Nosso protagonista, um “bebê”, não aceita dramas sensíveis dos outros, mas uma espontânea cumplicidade. A câmera, por sua vez, é um espetáculo à parte. Conjugada com uma imponente música clássica (fornecendo assim o tom nostálgico) passeia com elegância cadenciada por micro-ações em detalhes e elipses continuadas.

É um balé ritmado mise-èn-scene que acompanha seus coadjuvantes que entram, saem e assumem seus postos oficiais. É a câmera que se adequa e corre atrás. Eles não, como por exemplo, o estar fora do quadro. Há uma etiqueta social ao tratar com os clientes, especialmente a realeza: uma condessa, que fica excitada ao provar o vestido “requintado”, feito sob medida, único e que “dá coragem”.

A cena corta para o evento público em que o vestido é apresentado. Nós sentimos uma carência e uma fragilidade no olhar de quem o usa. Corta de novo. Agora presenciamos uma imponência social conflituosa com as fragilidades de nosso personagem principal. É um filme sobre o ser humano, representado por uma teatral incompatibilidade de se expor.

Década de 1950. Reynolds Woodcock (o ator Daniel Day-Lewis, de “Lincoln”, “Minha Adorável Lavanderia”, “Meu Pé Esquerdo”, “Sangue Negro”, “Nine”, “Em Nome do Pai”, “A Insustentável Leveza do Ser”) é um renomado e confiante estilista que trabalha ao lado da irmã, Cyril (a atriz Lesley Manville, de “Segredos e Mentiras”, “Mais um Ano”, “Topsy-Turvy – O Espetáculo”, “Agora ou Nunca”, “O Segredo de Vera Drake”), para vestir grandes nomes da realeza e da elite britânica. Sua inspiração surge através das mulheres que, constantemente, entram e saem de sua vida. Mas tudo muda quando ele conhece a forte e inteligente Alma (a atriz Vicky Krieps, que rouba a cena – e está em “3 Days in Quiberon”, que integra a mostra competitiva deste ano do Festival de Berlim – e em “O Jovem Karl Marx”), que vira sua musa e amante.

Reynolds encontra-se perdido no que quer e o que precisa fazer, e se esconde no não sofrer por sua mãe que “vigia reconfortante” do mundo dos mortos. A narrativa estende as elipses, como se fosse instantes de flash mentais.

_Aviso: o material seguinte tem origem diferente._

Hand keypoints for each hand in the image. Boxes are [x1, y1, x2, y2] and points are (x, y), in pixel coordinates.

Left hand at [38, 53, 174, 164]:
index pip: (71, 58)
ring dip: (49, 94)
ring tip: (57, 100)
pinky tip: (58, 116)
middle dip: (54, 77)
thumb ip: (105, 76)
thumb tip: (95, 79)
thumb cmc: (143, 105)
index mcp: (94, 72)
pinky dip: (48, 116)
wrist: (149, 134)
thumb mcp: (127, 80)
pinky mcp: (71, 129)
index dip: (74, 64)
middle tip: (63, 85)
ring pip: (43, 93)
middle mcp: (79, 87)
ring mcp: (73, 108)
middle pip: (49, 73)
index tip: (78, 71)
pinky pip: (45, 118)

Tudo com um controle absoluto da direção, que busca a simplicidade e a magia realidade (esta pela fotografia saturada a uma poesia cenográfica) como fio condutor. Reynolds também tem controle de suas ações, mas não disfarça seu ar admirado de menino mimado. Um “solteiro incurável”.

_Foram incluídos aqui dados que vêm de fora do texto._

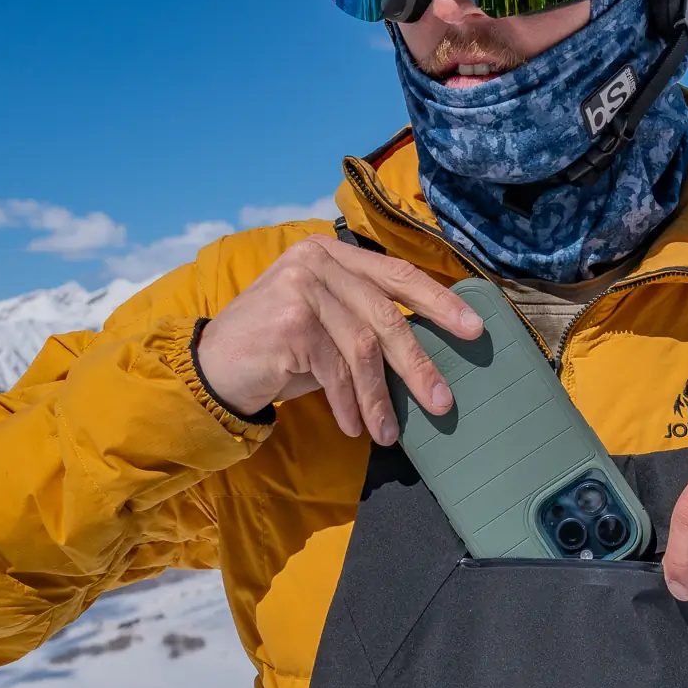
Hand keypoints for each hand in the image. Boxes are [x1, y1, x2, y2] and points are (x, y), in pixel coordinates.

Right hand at [194, 235, 484, 444]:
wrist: (212, 369)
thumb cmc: (278, 353)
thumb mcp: (328, 328)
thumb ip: (368, 324)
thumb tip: (431, 355)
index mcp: (332, 253)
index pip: (397, 274)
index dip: (440, 301)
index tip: (475, 329)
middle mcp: (317, 260)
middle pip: (386, 314)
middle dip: (418, 363)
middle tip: (444, 401)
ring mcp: (301, 286)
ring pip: (363, 348)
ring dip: (380, 398)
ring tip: (389, 433)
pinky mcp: (290, 321)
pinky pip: (335, 371)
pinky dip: (348, 404)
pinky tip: (354, 426)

E assim, “Trama Fantasma” desenvolve-se por histórias lembradas e contadas com riqueza de detalhes, hesitações, mulheres vulneráveis, pensamentos silenciados, hipocrisias descortinadas, idiossincrasias estranhas e excêntricas enraizadas que não mudam, e o conhecimento pelo ofício.

É um amor técnico, por medidas, submisso (mas com “cuidado”), platônico, constrangedor, metódico e unilateral. Que não se intimida em dizer a verdade, como “não ter seios”. E que não aceita o contraditório. Só há um gosto. Uma forma. Uma certeza. Ela é a marionete. Uma modelo. Treinada para seguir ordens.

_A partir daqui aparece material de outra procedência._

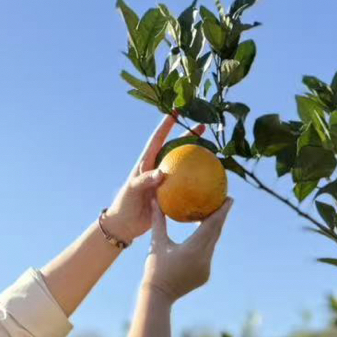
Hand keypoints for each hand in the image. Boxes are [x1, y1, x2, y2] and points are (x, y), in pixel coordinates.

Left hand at [102, 112, 205, 244]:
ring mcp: (164, 181)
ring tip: (212, 152)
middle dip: (189, 135)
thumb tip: (162, 173)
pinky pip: (185, 186)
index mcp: (146, 162)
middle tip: (204, 127)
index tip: (177, 110)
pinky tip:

Só que a musa “vítima” da vez é impetuosa e decidida. E bagunça “distraindo” literalmente com suas “movimentadas” de “atravessar com um cavalo” a vida e a rotina “de dentro” tranquila e equilibrada de seu “lover” e sua irmã Cyril. A ordem dos desfiles para ser seguida precisa afastar e “podar” o “perturbador”.

“O chá está saindo, mas a interrupção ficará aqui comigo”, bufa-se. Ela aceita o amor incondicional mas continua sendo uma “empregada”. O filme é uma metáfora a mulheres despidas de vaidades para “comprar” a beleza. Ingenuidade dela contra as emboscadas, jogo e as regras e a sentir tornar uma fantasma. E a psicopatia da proteção. Revida com astúcia e crueldade. Perder e ganhar. Competição. E de certo modo, alguém consegue o q quer. Sempre um lado contra o abominável adjetivo “chique”.

“Trama Fantasma” é sobre loucas obsessões tóxicas e retro-alimentadas implicâncias. Um compartilhado jogo co-dependente. De quebrar a casca, sentir o amor e lutar pelo que se quer, na saúde, na doença e ou no estímulo “desacelerado” do “desamparo” para fortalecer a relação.

Um filme sobre a descortinar a alma, obrigar a mudança e transmutar o desejo. O filme é dedicado, em seus créditos finais, ao diretor americano Jonathan Demme (de “Silêncio dos Inocentes”, “Filadélfia”), nascido em 22 de fevereiro de 1944, e que faleceu, em 27 de abril de 2017, aos setenta e três anos, de uma doença cardiovascular, em Manhattan, New York.